Ende April 1945 werden Stephen und die restlichen Häftlinge des Lagers Mühldorf in einen Güterzug verfrachtet und zwar mit dem Befehl, irgendwo in den bayerischen Bergen getötet zu werden, um möglichst viele Spuren der Gräueltaten der Nazis vor den anrückenden amerikanischen Befreiungstruppen zu verbergen. Der Todeszug wird auf der Strecke irrtümlich von amerikanischen Kampfflugzeugen beschossen. Stephen wird schließlich am Bahnhof Seeshaupt – mehr tot als lebendig – von amerikanischen Truppen befreit. Auch er hat eine Kugel abbekommen. Es folgen längere Genesungsaufenthalte in einem US-Krankenhaus in Seeshaupt und einer jüdischen Rehabilitationseinrichtung in Feldafing. Dort schreibt der Junge sofort das Erlebte noch einmal auf. Im Zug war ihm das Tagebuch aus der Hand gefallen und er war zu geschwächt, es wieder aufzuheben.

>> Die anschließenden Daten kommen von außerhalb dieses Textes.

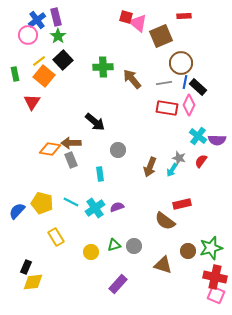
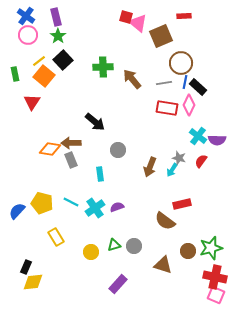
blue cross at (37, 20): moved 11 px left, 4 px up; rotated 18 degrees counterclockwise
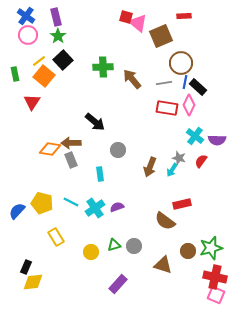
cyan cross at (198, 136): moved 3 px left
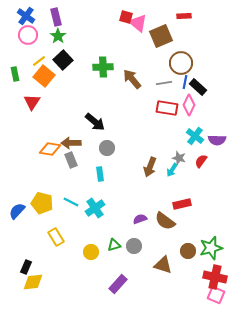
gray circle at (118, 150): moved 11 px left, 2 px up
purple semicircle at (117, 207): moved 23 px right, 12 px down
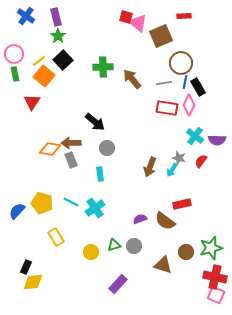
pink circle at (28, 35): moved 14 px left, 19 px down
black rectangle at (198, 87): rotated 18 degrees clockwise
brown circle at (188, 251): moved 2 px left, 1 px down
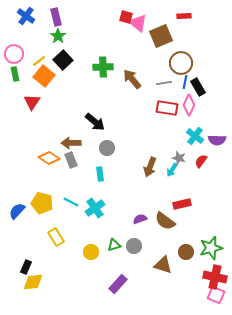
orange diamond at (50, 149): moved 1 px left, 9 px down; rotated 25 degrees clockwise
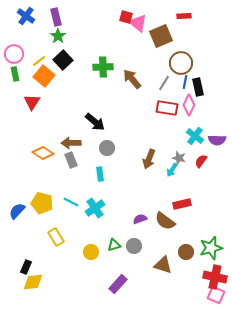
gray line at (164, 83): rotated 49 degrees counterclockwise
black rectangle at (198, 87): rotated 18 degrees clockwise
orange diamond at (49, 158): moved 6 px left, 5 px up
brown arrow at (150, 167): moved 1 px left, 8 px up
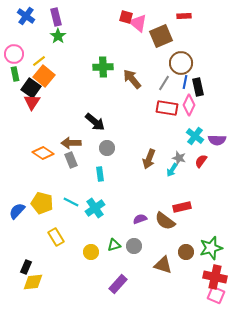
black square at (63, 60): moved 32 px left, 28 px down; rotated 12 degrees counterclockwise
red rectangle at (182, 204): moved 3 px down
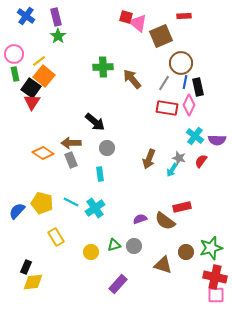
pink square at (216, 295): rotated 24 degrees counterclockwise
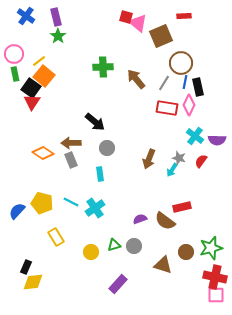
brown arrow at (132, 79): moved 4 px right
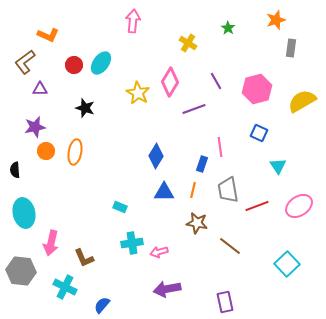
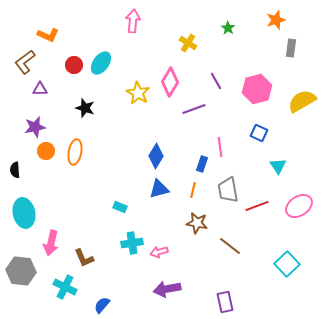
blue triangle at (164, 192): moved 5 px left, 3 px up; rotated 15 degrees counterclockwise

Ohne Reisepapiere macht er sich auf den gefährlichen Heimweg durch die russische Zone nach Budapest, in der vergeblichen Hoffnung, dort seine Mutter wieder zu finden. Nach einer Zwischenstation bei überlebenden Verwandten verlässt er Ungarn 1948, um in Amerika ein neues Leben zu beginnen.

Lesung zum Geburtstag

Stephen Nasser ist das amerikanische Pendant zu dem 2016 verstorbenen Max Mannheimer. Mit seiner Frau Francoise wohnt er in einem Seniorenheim in Las Vegas. Trotz seines hohen Alters und angeschlagenen Gesundheitszustands war er bis zum Ausbruch der Corona-Pandemie unentwegt in Schulen unterwegs, um die Menschen über den Holocaust aufzuklären. Anstelle von Abneigung und Hass den Deutschen gegenüber spricht er von Versöhnung und Liebe. In seinem ersten Buch „Die Stimme meines Bruders” (My Brother's Voice) berichtet er von seinen unfassbaren Erlebnissen. Er stellte es im April 2011 zusammen mit dem Dokumentarfilm „Endstation Seeshaupt” des Regisseurs Walter Steffen vor. Anlässlich Stephen Nassers Geburtstag am 17. Februar zeigt das lokale Streamingportal OLAtv.de die Lesung von damals (www.olatv.de).